Sur le moyen, pris en sa seconde branche
Enoncé du moyen
5. La société fait grief à l’arrêt de déclarer son action irrecevable, alors « que la prescription de l’action en responsabilité dirigée à l’encontre du notaire pour manquement à son devoir de conseil ne court qu’à compter de la manifestation du dommage et non de la commission de la faute ; que, pour déclarer prescrite l’action en responsabilité contre le notaire engagée par la SCI Luna, bailleresse, le 18 janvier 2019, la cour d’appel énonce qu’à la date de signature des baux authentiques du 1er septembre 2005, elle avait connaissance des faits, le libellé de la clause relative à la charge de la taxe foncière lui permettant d’agir en responsabilité à l’encontre du notaire ayant instrumenté et qu’il était indifférent que le preneur ait remboursé au bailleur les taxes foncières afférentes aux biens loués, dès lors que ce dernier disposait dès cette signature des éléments d’information suffisants pour constater que ce règlement était indu ; qu’en statuant par ces motifs inopérants, sans rechercher, comme elle y était invitée, si le dommage consécutif au manquement reproché au notaire instrumentaire, tenant à la suppression dans les baux authentiques de la taxe foncière parmi les charges incombant au preneur, ne s’était pas manifesté qu’à l’occasion de la réclamation par le preneur du remboursement de la taxe foncière dans son courrier du 1er octobre 2015, la cour d’appel a privé sa décision de base légale au regard de l’article 2224 du code civil. »
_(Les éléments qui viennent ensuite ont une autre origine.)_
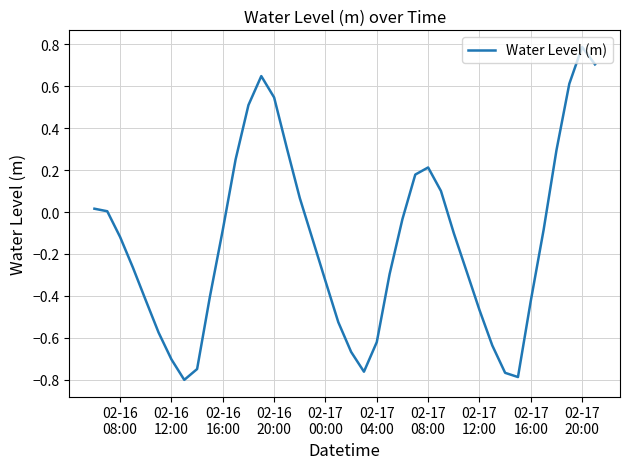

True or false: the data has more than 0 interior local peaks.

True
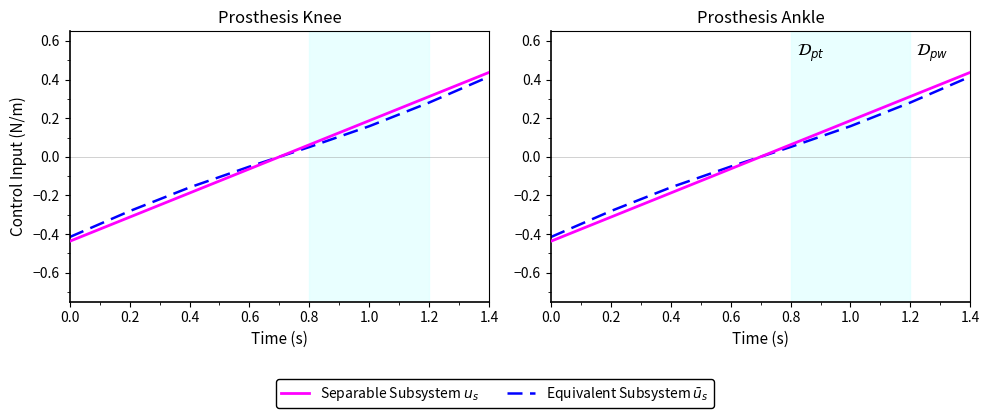

What is the sum of the Separable Subsystem $u_s$ values at 1.0 and 0.0?

-0.2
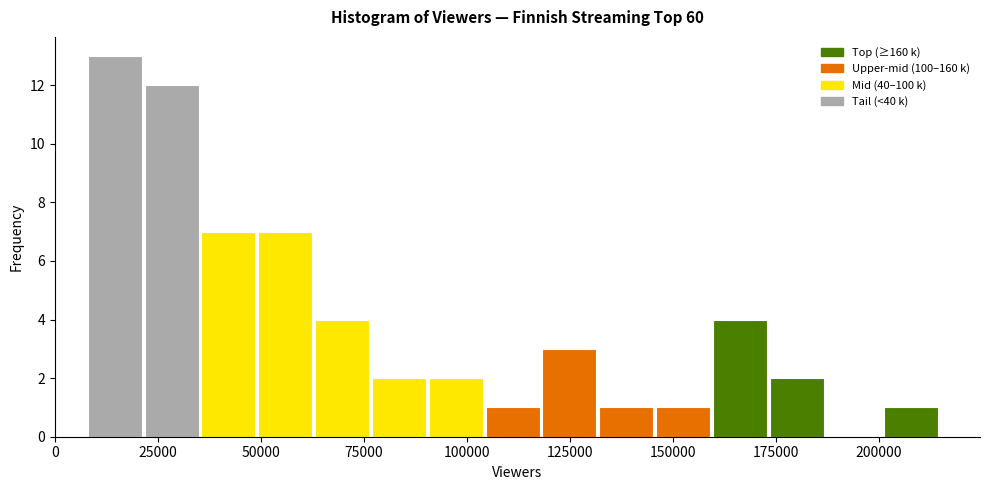

Read against the x-axis, roughly where is the centre of the tallest bar?

15000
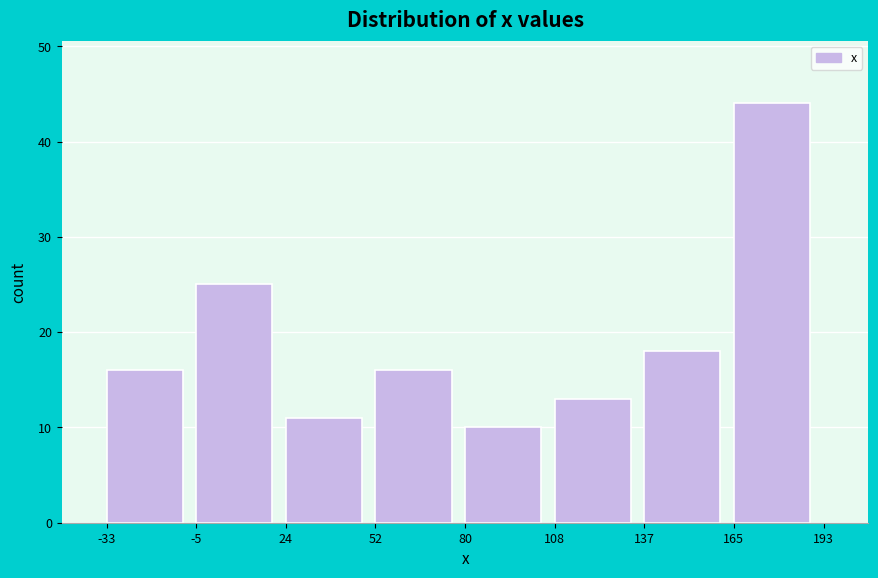

What is the height of the bar covering -33 to -5 on the x-axis? The values are not printed on the chart, so give them approximately, as read against the axis.

16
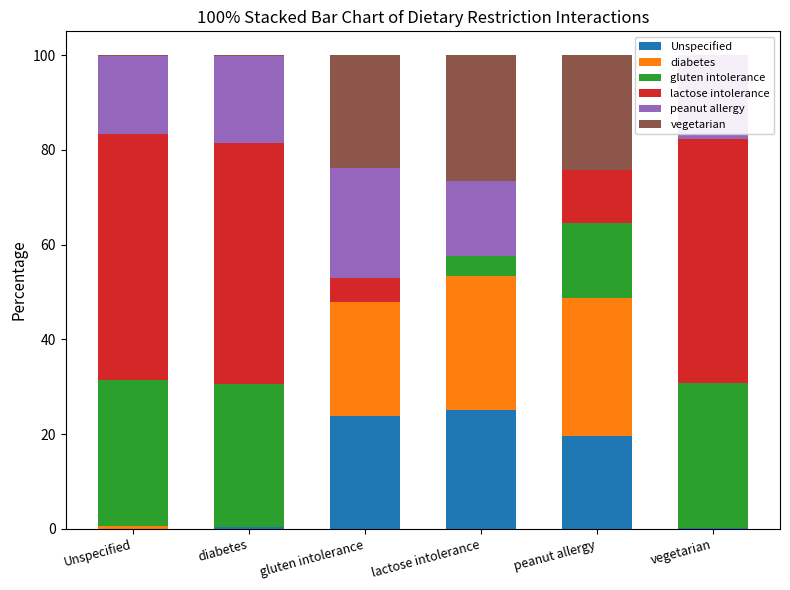

What is the average value of the lactose intolerance series?

28.4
Vu l’article 2224 du code civil :
6. Aux termes de ce texte, les actions personnelles ou mobilières se prescrivent par cinq ans à compter du jour où le titulaire d’un droit a connu ou aurait dû connaître les faits lui permettant de l’exercer.
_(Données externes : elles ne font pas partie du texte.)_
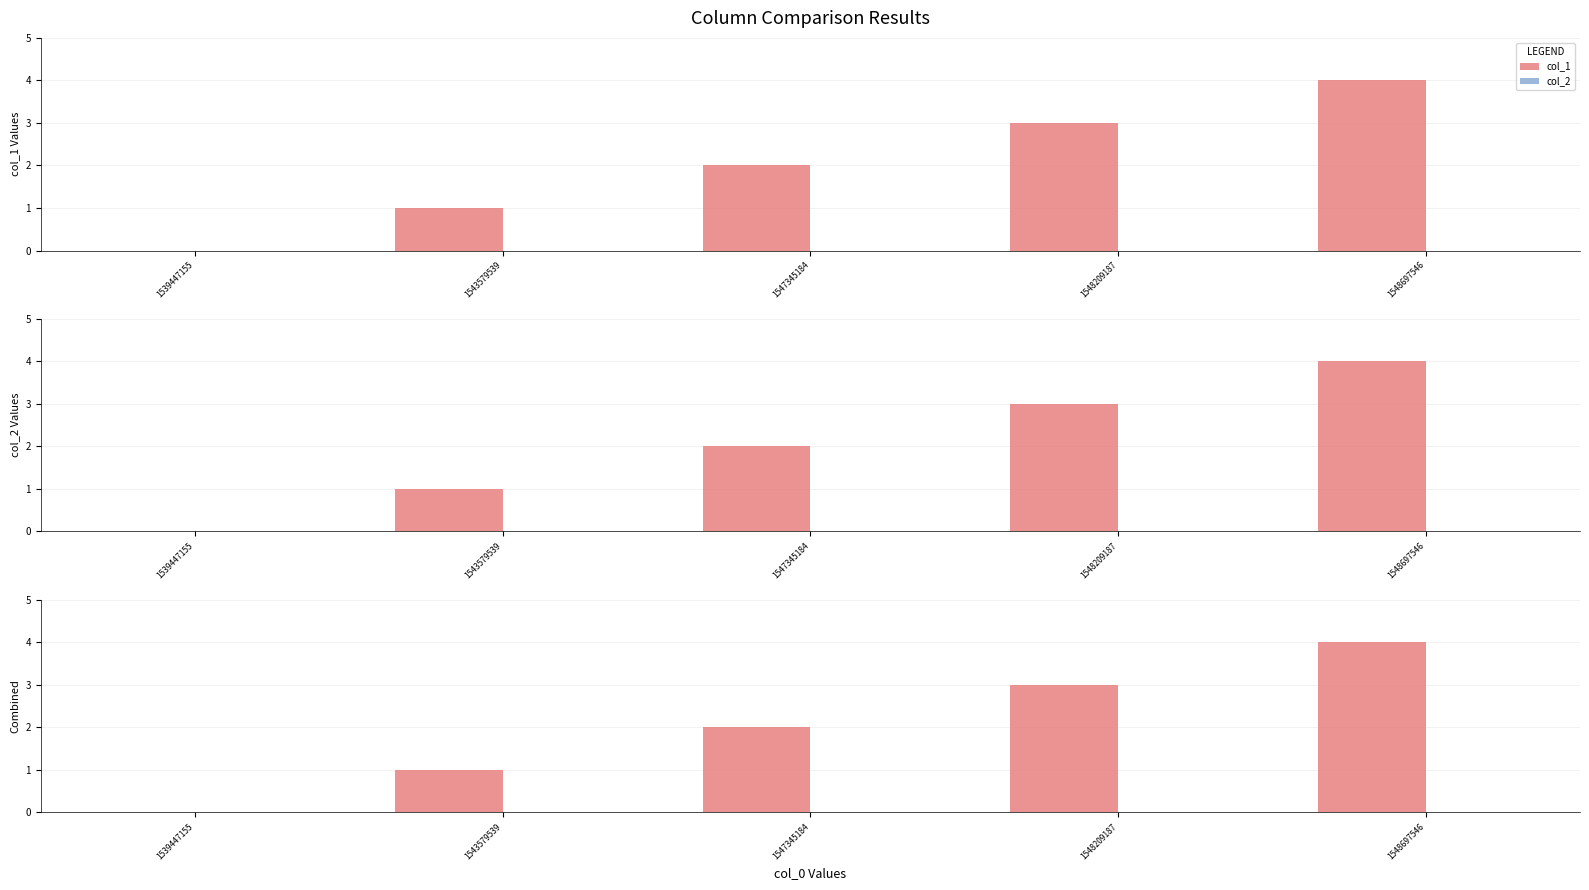

Rank the categories by col_1 value from highest to lowest.

1548697546, 1548209187, 1547345184, 1543579539, 1539447155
7. Il s’en déduit que le délai de prescription de l’action en responsabilité civile court à compter du jour où celui qui se prétend victime a connu ou aurait dû connaître le dommage, le fait générateur de responsabilité et son auteur, ainsi que le lien de causalité entre le dommage et le fait générateur.
8. Lorsque l’action en responsabilité tend à l’indemnisation d’un préjudice né de la reconnaissance d’un droit contesté au profit d’un tiers, seule la décision juridictionnelle devenue irrévocable, établissant ce droit, met l’intéressé en mesure d’exercer l’action en réparation du préjudice qui en résulte. Cette décision constitue le point de départ de la prescription.
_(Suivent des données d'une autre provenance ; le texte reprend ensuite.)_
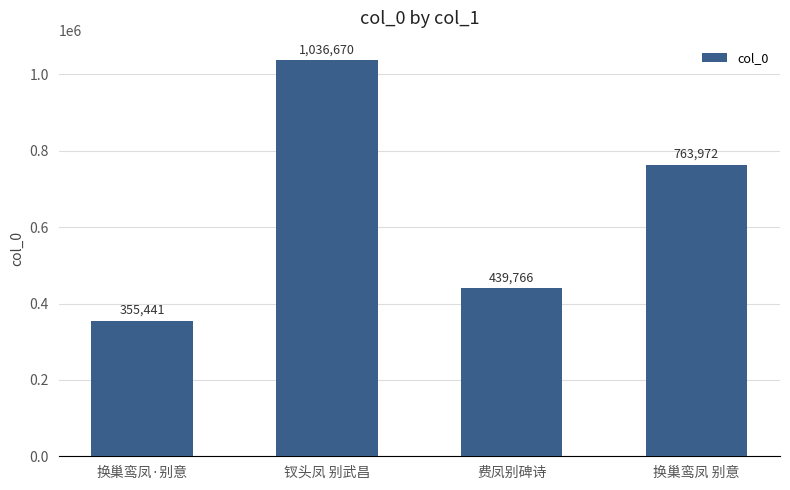

Reading left to right, what are all the values shown in this chart?

换巢鸾凤·别意=355441	钗头凤 别武昌=1036670	费凤别碑诗=439766	换巢鸾凤 别意=763972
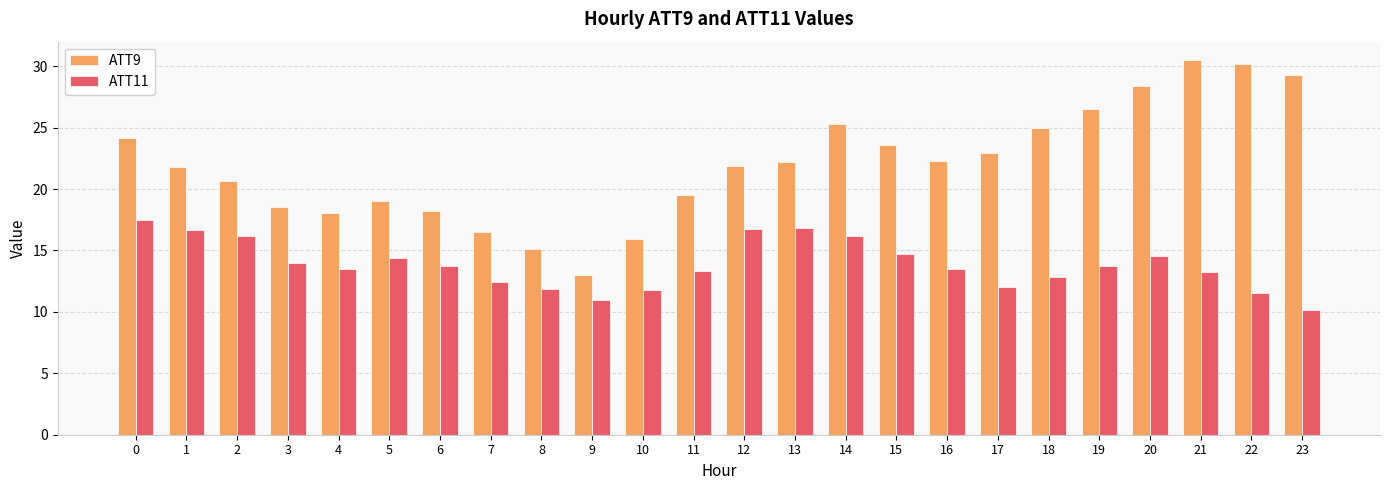

The ATT9 series shows 19.5 at 11. True or false?

True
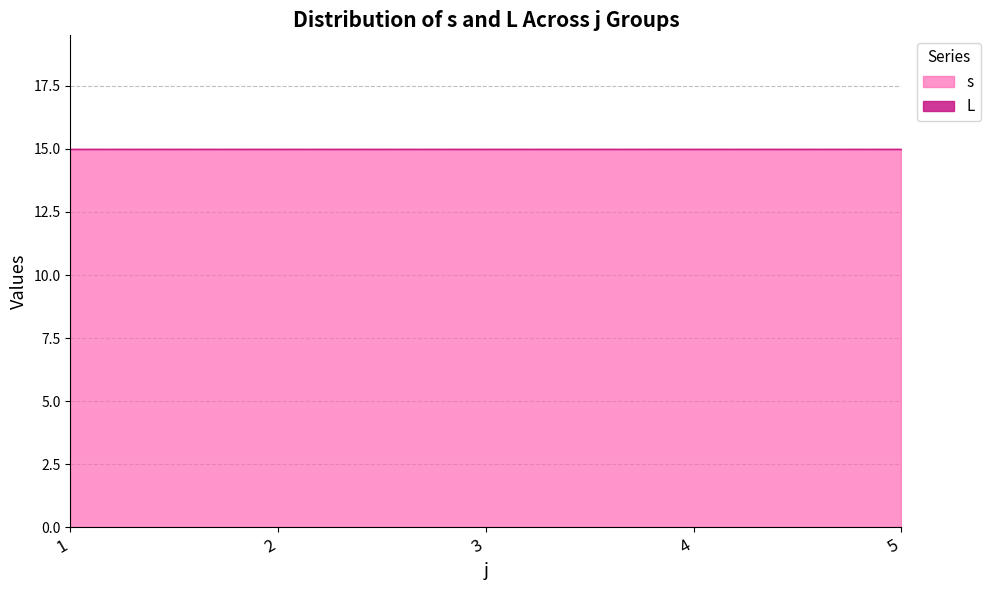

What is the lowest value of the s series?

15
9. Pour déclarer l’action prescrite, l’arrêt retient que la société, qui avait pris connaissance des projets d’actes et indiqué n’avoir aucune observation à formuler, a eu connaissance du libellé de la clause relative aux charges lors de la signature des actes, ce qui lui permettait d’agir en responsabilité contre le notaire instrumentaire.
10. En se déterminant ainsi, par des motifs impropres à établir la connaissance du dommage à cette date, la cour d’appel n’a pas donné de base légale à sa décision.